- _Data for the task_:
• • • • •
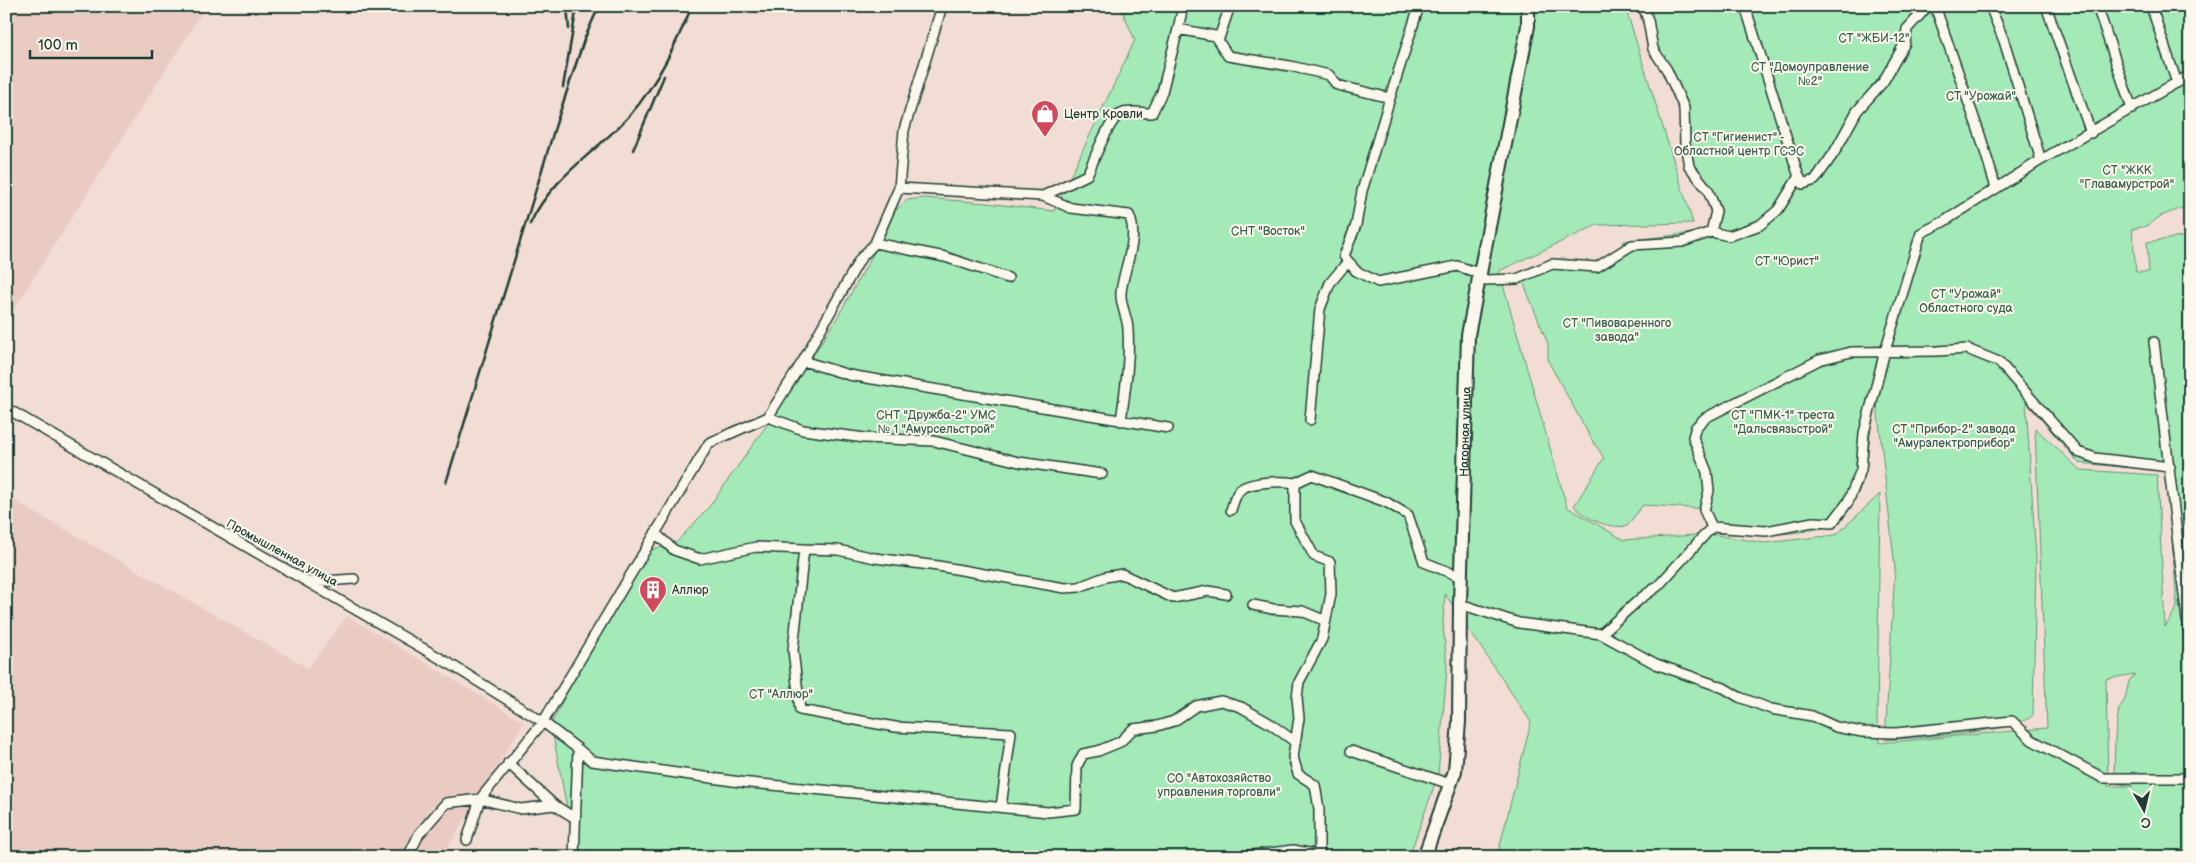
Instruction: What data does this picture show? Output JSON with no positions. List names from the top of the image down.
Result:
{
  "streets": {
    "street": ["Нагорная улица", "Промышленная улица"]
  },
  "parks": [
    "СТ \"ЖБИ-12\"",
    "СТ \"Домоуправление №2\"",
    "СТ \"Урожай\"",
    "СТ \"Гигиенист\" - Областной центр ГСЭС",
    "СТ \"ЖКК \"Главамурстрой\"",
    "СНТ \"Восток\"",
    "СТ \"Юрист\"",
    "СТ \"Урожай\" Областного суда",
    "СТ \"Пивоваренного завода\"",
    "СНТ \"Дружба-2\" УМС № 1 \"Амурсельстрой\"",
    "СТ \"ПМК-1\" треста \"Дальсвязьстрой\"",
    "СТ \"Прибор-2\" завода \"Амурэлектроприбор\"",
    "СТ \"Аллюр\"",
    "СО \"Автохозяйство управления торговли\""
  ],
  "places": {
    "shop": ["Центр Кровли"],
    "building": ["Аллюр"]
  },
  "scale_bar": "100 m",
  "north": "bottom"
}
• • • • •
- _Exercise requirements_: Leaving the images out, return every record exactly.

- _Answer to the exercise_:
Instruction: What data does this picture show? Output JSON with no positions. List names from the top of the image down.
Result:
{
  "streets": {
    "street": ["Нагорная улица", "Промышленная улица"]
  },
  "parks": [
    "СТ \"ЖБИ-12\"",
    "СТ \"Домоуправление №2\"",
    "СТ \"Урожай\"",
    "СТ \"Гигиенист\" - Областной центр ГСЭС",
    "СТ \"ЖКК \"Главамурстрой\"",
    "СНТ \"Восток\"",
    "СТ \"Юрист\"",
    "СТ \"Урожай\" Областного суда",
    "СТ \"Пивоваренного завода\"",
    "СНТ \"Дружба-2\" УМС № 1 \"Амурсельстрой\"",
    "СТ \"ПМК-1\" треста \"Дальсвязьстрой\"",
    "СТ \"Прибор-2\" завода \"Амурэлектроприбор\"",
    "СТ \"Аллюр\"",
    "СО \"Автохозяйство управления торговли\""
  ],
  "places": {
    "shop": ["Центр Кровли"],
    "building": ["Аллюр"]
  },
  "scale_bar": "100 m",
  "north": "bottom"
}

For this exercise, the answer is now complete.